The director of national intelligence and the director of the National Security Agency refused Wednesday to say whether President Donald Trump had asked them to get former FBI Director James B. Comey to curtail the bureau’s Russia investigation.
A series of recent news reports have fueled questions about whether the White House attempted to enlist senior U.S. intelligence officials to downplay the FBI’s probe into possible Trump campaign ties with Russia.
Testifying before the Senate Intelligence Committee, Director of National Intelligence Dan Coats declined to discuss his conversations with the president, saying it would be inappropriate to do so. He did say, however, that generally he has “never felt pressured in any way to shape intelligence in a political way or in relationship to an ongoing investigation.”
Adm. Michael S. Rogers, the NSA director, also refused to talk about his interactions with the president, but he did offer a line that he referred back to repeatedly over the course of the hearing.
“In the three-plus years that I have been the director of the National Security Agency, to the best of my recollection, I have never been directed to do anything I believe to be illegal, immoral, unethical or inappropriate,” Rogers said. “And to the best of my recollection, during that same period of service, I do not recall ever feeling pressured.”
The Washington Post reported late Tuesday that Trump had asked Coats if he could convince Comey to get the bureau to lay off its investigation into the president’s first national security adviser, Michael Flynn.
Flynn resigned in February for misleading senior administration officials about his contacts with the Russian ambassador during the presidential transition.
Coats viewed the request as inappropriate and declined to intervene, according to the Post.

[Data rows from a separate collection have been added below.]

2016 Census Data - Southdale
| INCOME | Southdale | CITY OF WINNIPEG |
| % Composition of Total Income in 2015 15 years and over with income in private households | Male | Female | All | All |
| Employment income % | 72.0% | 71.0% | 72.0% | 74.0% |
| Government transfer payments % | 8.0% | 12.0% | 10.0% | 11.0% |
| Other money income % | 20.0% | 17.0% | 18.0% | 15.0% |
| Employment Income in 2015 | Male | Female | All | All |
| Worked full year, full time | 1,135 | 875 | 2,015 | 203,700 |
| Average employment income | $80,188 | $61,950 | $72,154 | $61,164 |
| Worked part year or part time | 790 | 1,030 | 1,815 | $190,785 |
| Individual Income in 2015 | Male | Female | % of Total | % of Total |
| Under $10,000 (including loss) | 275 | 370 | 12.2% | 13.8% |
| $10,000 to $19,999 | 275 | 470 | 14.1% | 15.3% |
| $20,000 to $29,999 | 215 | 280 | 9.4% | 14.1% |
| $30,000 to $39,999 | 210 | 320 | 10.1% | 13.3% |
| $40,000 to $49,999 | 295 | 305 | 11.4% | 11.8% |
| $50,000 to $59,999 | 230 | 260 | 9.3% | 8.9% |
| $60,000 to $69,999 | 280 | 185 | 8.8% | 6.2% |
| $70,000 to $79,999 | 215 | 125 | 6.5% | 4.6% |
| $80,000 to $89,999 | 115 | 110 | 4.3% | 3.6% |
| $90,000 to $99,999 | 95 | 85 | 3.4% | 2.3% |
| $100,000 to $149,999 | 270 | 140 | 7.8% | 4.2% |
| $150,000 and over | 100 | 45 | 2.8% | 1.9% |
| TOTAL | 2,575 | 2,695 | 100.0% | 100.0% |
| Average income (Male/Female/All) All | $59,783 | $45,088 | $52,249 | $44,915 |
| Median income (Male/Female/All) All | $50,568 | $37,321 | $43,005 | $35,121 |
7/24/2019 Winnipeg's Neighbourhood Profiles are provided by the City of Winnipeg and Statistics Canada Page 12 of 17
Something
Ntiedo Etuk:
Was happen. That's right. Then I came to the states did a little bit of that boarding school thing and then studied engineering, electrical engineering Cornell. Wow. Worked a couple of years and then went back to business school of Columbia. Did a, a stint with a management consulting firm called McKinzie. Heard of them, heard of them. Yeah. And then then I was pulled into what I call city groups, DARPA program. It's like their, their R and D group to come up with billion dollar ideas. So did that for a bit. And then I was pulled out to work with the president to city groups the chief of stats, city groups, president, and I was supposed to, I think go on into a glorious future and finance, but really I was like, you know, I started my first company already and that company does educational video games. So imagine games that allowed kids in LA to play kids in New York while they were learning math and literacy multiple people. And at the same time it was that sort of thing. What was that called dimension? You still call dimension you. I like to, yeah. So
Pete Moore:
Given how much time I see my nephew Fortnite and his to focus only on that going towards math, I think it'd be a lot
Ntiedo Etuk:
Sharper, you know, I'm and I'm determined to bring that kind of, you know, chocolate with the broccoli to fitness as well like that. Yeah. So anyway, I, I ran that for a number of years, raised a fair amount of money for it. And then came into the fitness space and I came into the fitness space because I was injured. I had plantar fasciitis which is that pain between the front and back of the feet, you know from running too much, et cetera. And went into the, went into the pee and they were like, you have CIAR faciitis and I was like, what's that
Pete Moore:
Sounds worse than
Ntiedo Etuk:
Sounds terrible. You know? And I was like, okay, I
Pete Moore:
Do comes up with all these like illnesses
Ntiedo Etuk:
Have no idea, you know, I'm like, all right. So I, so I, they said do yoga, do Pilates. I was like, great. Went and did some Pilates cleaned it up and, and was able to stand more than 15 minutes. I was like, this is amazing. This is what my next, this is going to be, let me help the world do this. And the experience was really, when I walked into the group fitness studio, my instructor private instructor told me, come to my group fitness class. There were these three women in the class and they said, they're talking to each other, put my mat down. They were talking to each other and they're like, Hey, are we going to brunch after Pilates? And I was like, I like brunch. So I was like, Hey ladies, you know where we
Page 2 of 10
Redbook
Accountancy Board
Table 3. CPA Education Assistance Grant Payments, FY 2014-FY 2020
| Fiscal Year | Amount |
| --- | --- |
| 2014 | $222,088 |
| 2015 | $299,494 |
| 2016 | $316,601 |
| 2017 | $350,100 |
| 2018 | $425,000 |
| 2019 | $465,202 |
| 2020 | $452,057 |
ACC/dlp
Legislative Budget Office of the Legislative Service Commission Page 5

Earlier media reports stated that Trump had asked Coats and Rogers to publicly deny the existence of evidence indicating collusion between the Trump campaign and Russia.
In his opening statement, the top Democrat on the committee, Sen. Mark Warner of Virginia, said that if the recent reports about White House efforts are true, “it would be an appalling and improper use of our intelligence professionals — an act that could erode the public’s confidence in our intelligence institutions.”
“Any attempt by the White House or even the president himself to exploit this community as a tool for political purposes is deeply, deeply troubling,” Warner said.
Wednesday’s hearing comes 24 hours ahead of one of the most highly anticipated congressional hearings in years, when Comey testifies before the same committee.
Comey reportedly told Attorney General Jeff Sessions in February that he did not want to be left alone with the president, according to The New York Times. Comey made his request to Sessions the day after Trump allegedly asked Comey to drop the FBI’s investigation into Flynn.